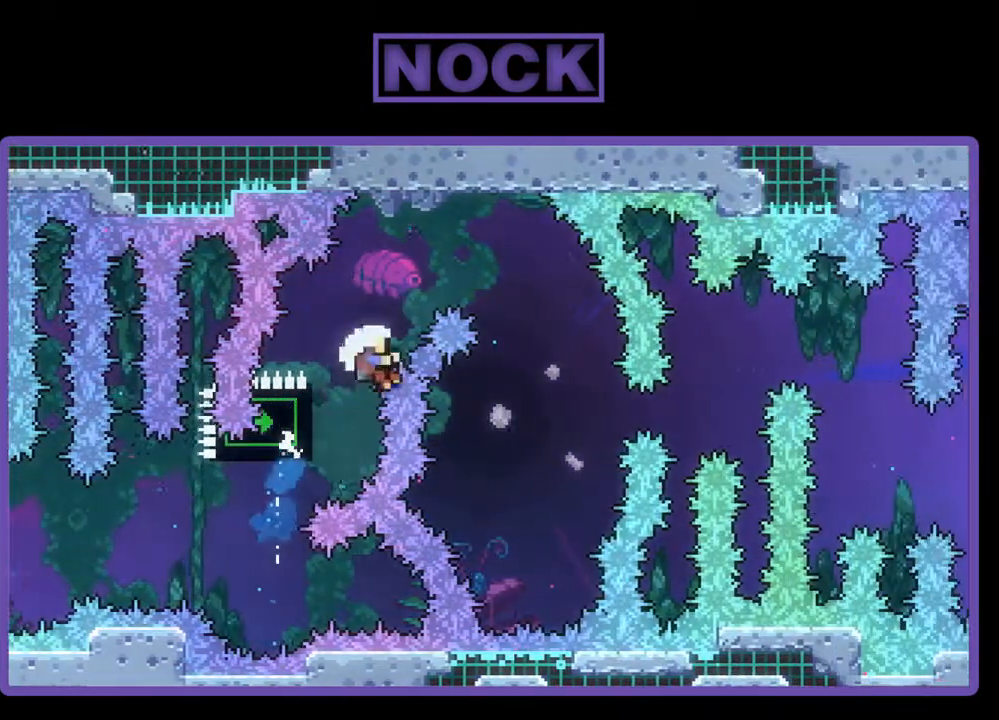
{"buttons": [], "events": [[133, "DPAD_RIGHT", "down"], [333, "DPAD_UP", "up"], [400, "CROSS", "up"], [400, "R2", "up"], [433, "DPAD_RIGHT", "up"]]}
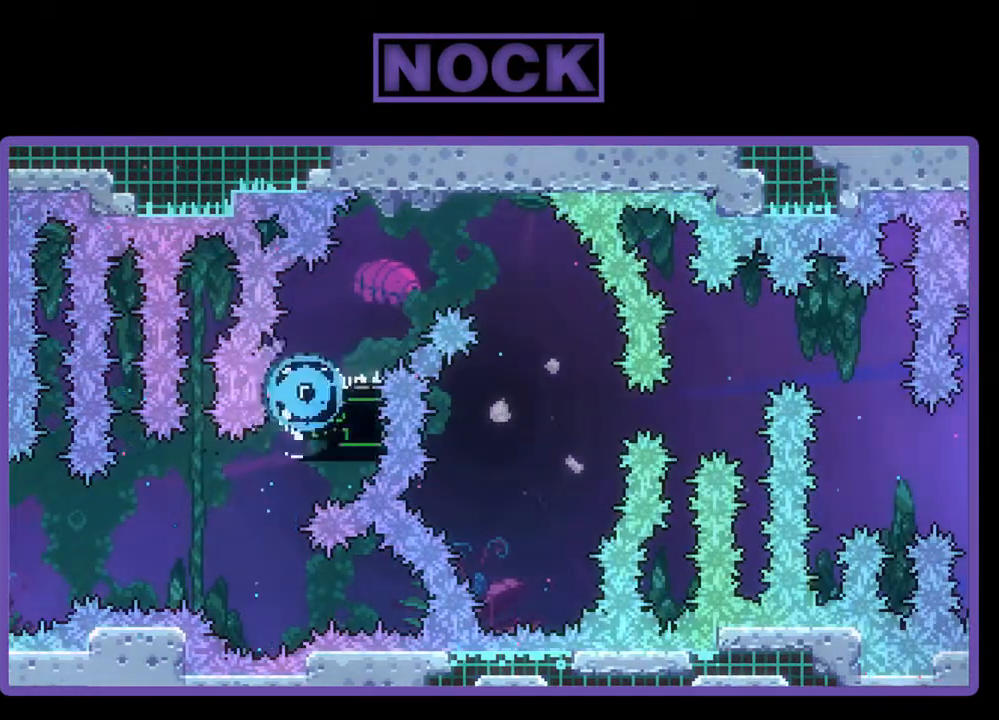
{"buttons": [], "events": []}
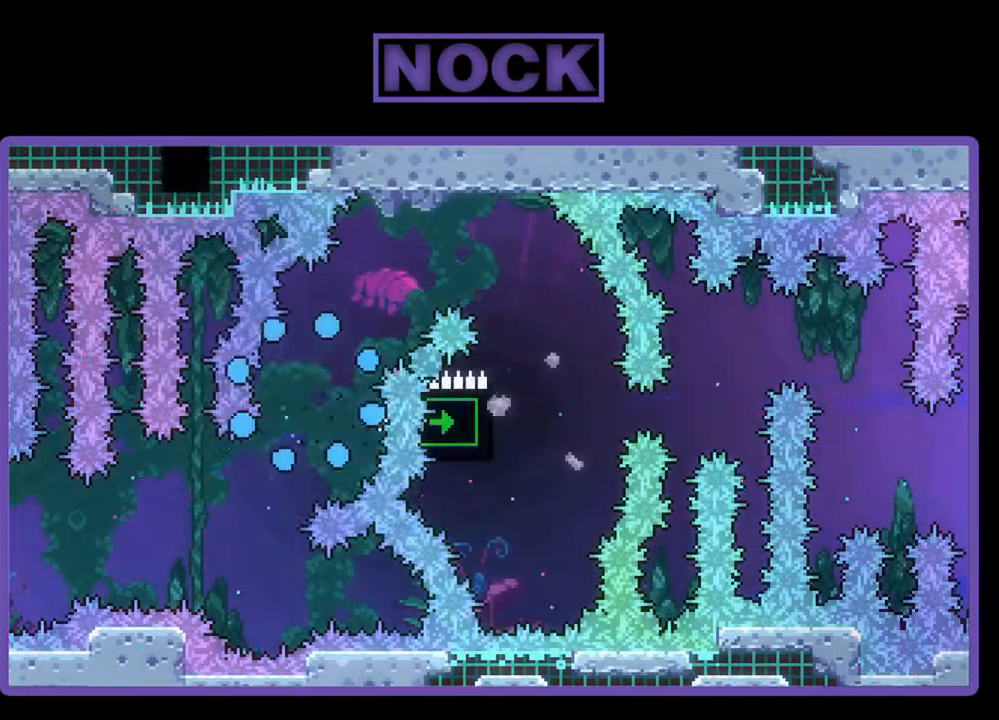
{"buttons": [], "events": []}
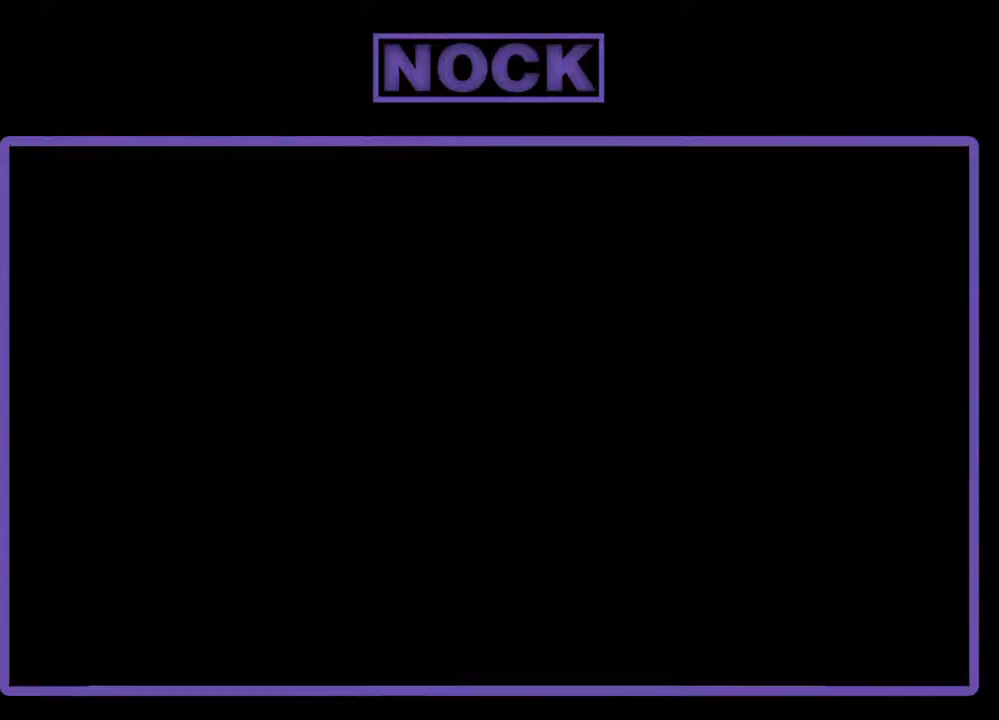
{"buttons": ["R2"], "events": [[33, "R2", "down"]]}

--

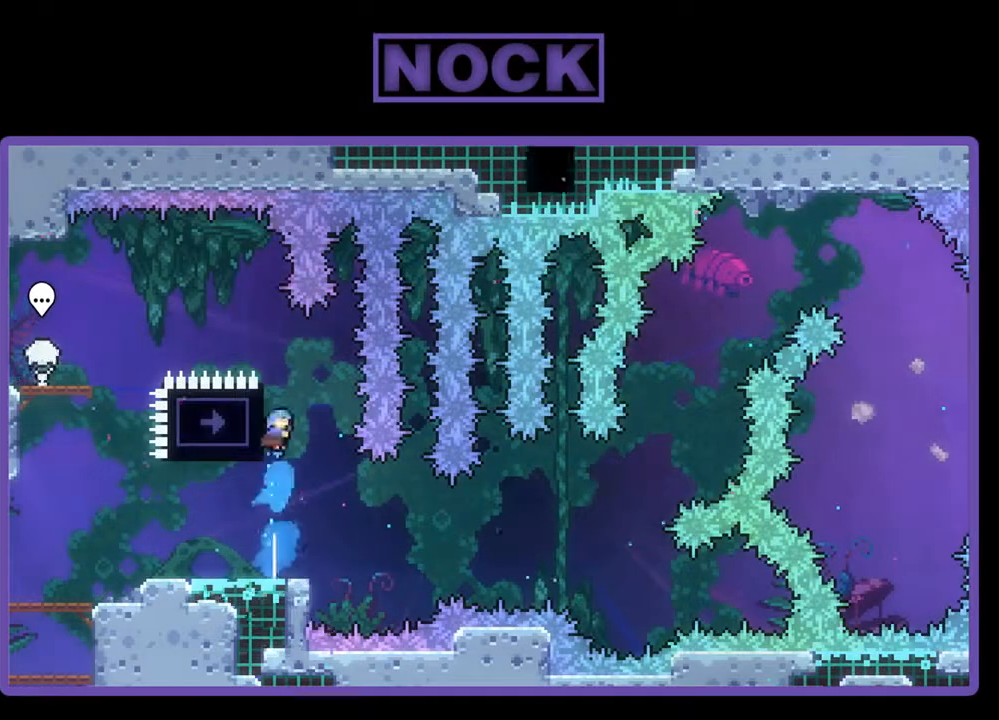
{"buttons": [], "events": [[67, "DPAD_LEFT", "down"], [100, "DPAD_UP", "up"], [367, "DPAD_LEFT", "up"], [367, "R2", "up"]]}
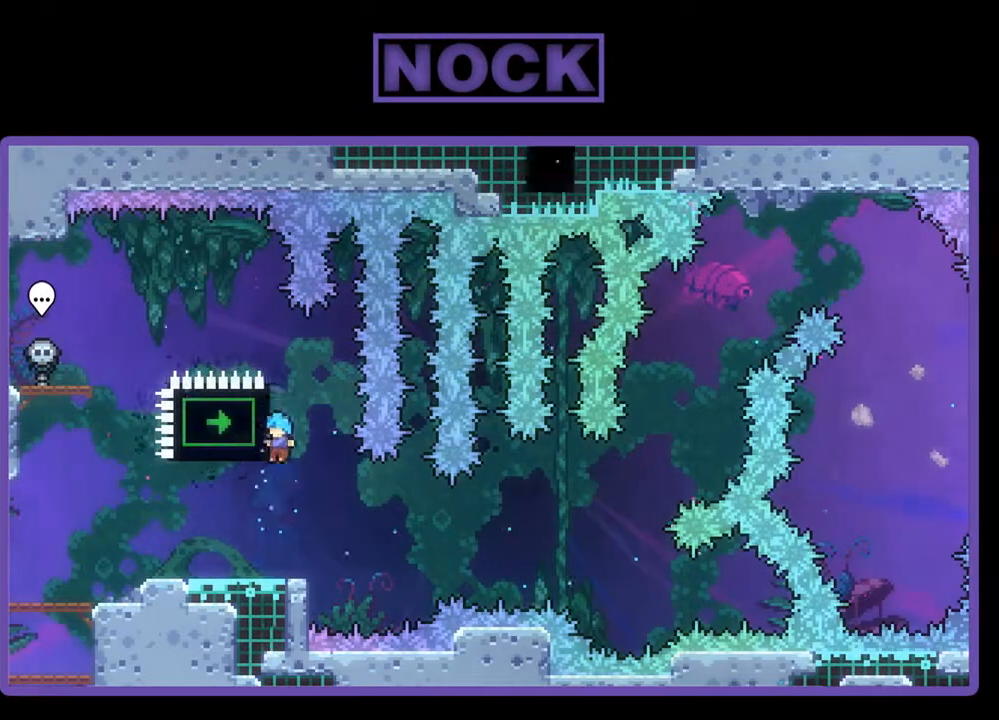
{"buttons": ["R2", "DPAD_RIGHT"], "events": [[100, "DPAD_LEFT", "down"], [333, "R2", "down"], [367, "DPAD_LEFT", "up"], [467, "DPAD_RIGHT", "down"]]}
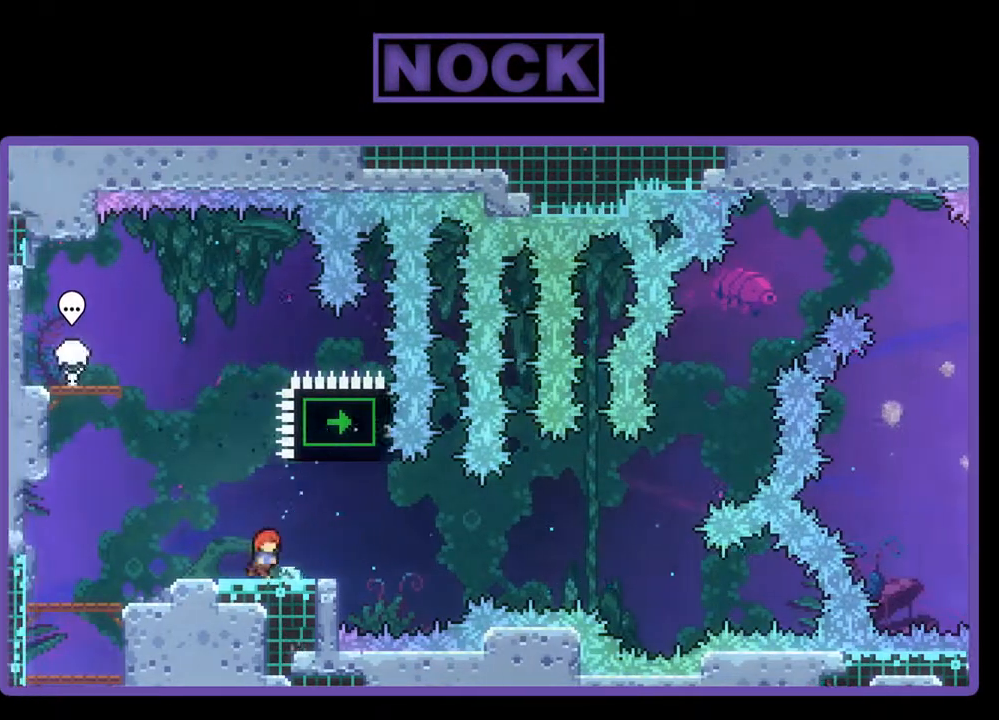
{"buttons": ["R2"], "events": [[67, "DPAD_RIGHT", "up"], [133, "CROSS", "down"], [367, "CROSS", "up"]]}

* _DESCRIPTION OF THE TASK_: Your answer should consist of every line from the entries that holds "CROSS".

* _EXERCISE OUTPUT_:
{"buttons": [], "events": [[133, "DPAD_RIGHT", "down"], [333, "DPAD_UP", "up"], [400, "CROSS", "up"], [400, "R2", "up"], [433, "DPAD_RIGHT", "up"]]}
{"buttons": ["R2"], "events": [[67, "DPAD_RIGHT", "up"], [133, "CROSS", "down"], [367, "CROSS", "up"]]}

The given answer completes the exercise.